この世ならざる和風情緒が漂う表題作ほか、流罪人に青天狗の仮面を届けた男が耳にした後日談、死神に魅入られた少女による七十七人殺しの顛末、人語を話す囚われの獣の数奇な運命…暴力と不条理にあふれた世界に生きるやるせなさを幻想的にあぶり出す、大人のための暗黒童話全六篇!

古い順に読んでいて、最近はあんまり好みじゃないな…という気持ちだったのだが、これは初期に近く、ホラー寄りでかなり好み。それでいて史実を取り込む最近のやり方と合わさっており、進歩を感じる。

掲題作『無貌の神』の世界観はお見事で、不気味ながらも、自分も行って食べてみたいと思わされる。でも行きたくないかな(笑)
______
**課題の要件:**
1) 『無貌の神』についての文章をもとに、次の問いに答えてください。
(a) 流罪人に届けられた仮面は何の仮面か。
(b) この本には全部で何篇が収められているか。
(c) 感想の書き手はどんな順で作品を読んでいるか。
2) 『無貌の神』についての文章を、最後の文の続きから書き継いでください。
この後に続く行は、『無貌の神』についての文章とは別の出典から採ったものです。
______
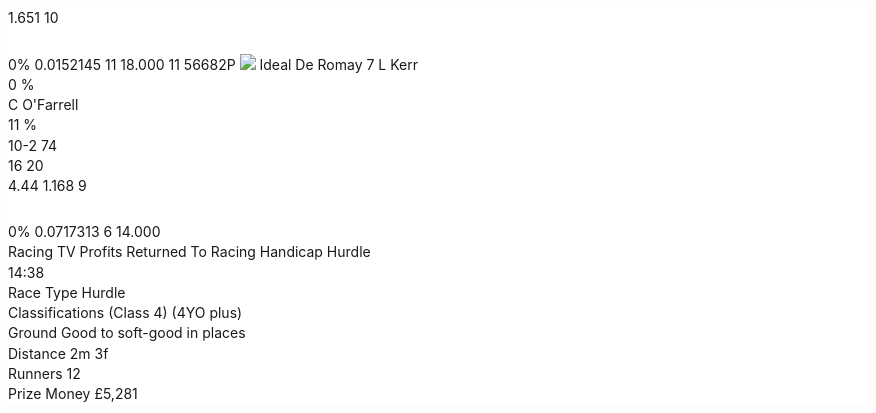    <td style="text-align:center;"> 1.651 </td>
   <td style="text-align:center;"> 10 </td>
   <td style="text-align:center;"> <div class="progress" style="height:5px">     <div class="progress-bar rounded-3 bg-primary" role="progressbar" style="width: 0% " aria-valuenow="25" aria-valuemin="0" aria-valuemax="100"></div> </div> <br> 0% </td>
   <td style="text-align:center;"> 0.0152145 </td>
   <td style="text-align:center;"> 11 </td>
   <td style="text-align:center;"> 18.000 </td>
  </tr>
  <tr>
   <td style="text-align:center;width: 65px; "> 11 </td>
   <td style="text-align:left;"> 56682P </td>
   <td style="text-align:center;width: 40px; ">  <html><body><img src="https://www.attheraces.com/images/silks/20250122/20250122ctt140811.png?v=2"></body></html>
</td>
   <td style="text-align:left;"> Ideal De Romay </td>
   <td style="text-align:center;"> 7 </td>
   <td style="text-align:left;"> L Kerr <br> <div class="badge rounded-pill cool "> 0 % <div> </div>
</div>
</td>
   <td style="text-align:left;"> C O'Farrell <br> <div class="badge rounded-pill average "> 11 % <div> </div>
</div>
</td>
   <td style="text-align:center;"> 10-2 </td>
   <td style="text-align:center;"> 74 <br> 16 </td>
   <td style="text-align:center;"> 20 <br> 4.44 </td>
   <td style="text-align:center;"> 1.168 </td>
   <td style="text-align:center;"> 9 </td>
   <td style="text-align:center;"> <div class="progress" style="height:5px">     <div class="progress-bar rounded-3 bg-primary" role="progressbar" style="width: 0% " aria-valuenow="25" aria-valuemin="0" aria-valuemax="100"></div> </div> <br> 0% </td>
   <td style="text-align:center;"> 0.0717313 </td>
   <td style="text-align:center;"> 6 </td>
   <td style="text-align:center;"> 14.000 </td>
  </tr>
</tbody>
</table>
</div>
<div class="w-full lg:w-2/3">     <div class="card m-3">       <div class="card-header bg-light btn-reveal-trigger py-2 px-4">         <div class="flex flex-row justify-between flex-grow ">           <div>             <span class="text-lg font-bold">               Racing TV Profits Returned To Racing Handicap Hurdle             </span>           </div>           <div>             <span class="text-base font-semibold">               14:38             </span>           </div>                    </div>       </div>       <div class="card-body pt-2 pb-2 flex flex-row gap-2 px-4" id="race-information-div">         <div class="bg-gray-400 w-1/6">           <div class="flex flex-col items-center">             <span class="font-semibold text-sm">               Race Type             </span>             <span class="text-xs">               Hurdle             </span>           </div>         </div>         <div class="bg-gray-400 w-1/6">           <div class="flex flex-col items-center">             <span class="font-semibold text-sm">               Classifications             </span>             <span class="text-xs">               (Class 4) (4YO plus)             </span>           </div>         </div>         <div class="bg-gray-400 w-1/6">           <div class="flex flex-col items-center">             <span class="font-semibold text-sm">               Ground             </span>             <span class="text-xs">               Good to soft-good in places             </span>           </div>         </div>         <div class="bg-gray-400 w-1/6">           <div class="flex flex-col items-center">             <span class="font-semibold text-sm">               Distance             </span>             <span class="text-xs">               2m 3f             </span>           </div>         </div>         <div class="bg-gray-400 w-1/6">           <div class="flex flex-col items-center">             <span class="font-semibold text-sm">               Runners             </span>             <span class="text-xs">               12             </span>           </div>         </div>         <div class="bg-gray-400 w-1/6">           <div class="flex flex-col items-center">             <span class="font-semibold text-sm">               Prize Money             </span>             <span class="text-xs">               £5,281             </span>           </div>         </div>        </div>     </div>   </div>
______
**課題別の解答:**
1)
(a) 青天狗の仮面
(b) 全六篇
(c) 古い順

2)
『カイムルとラートリー』はほのぼの枠。異形が純真なのはずるいよねぇ。ラストも卑怯としかいえない。作者の「お前らこういうの好きだろ?」というニヤニヤが見えるよう。大好物です。

しかし一番好きなのは、『死神と旅する女』。流されるしかない哀しさがなんとも言えない。覆せる力を持ってるだけにやきもきしてしまう匙加減が絶妙。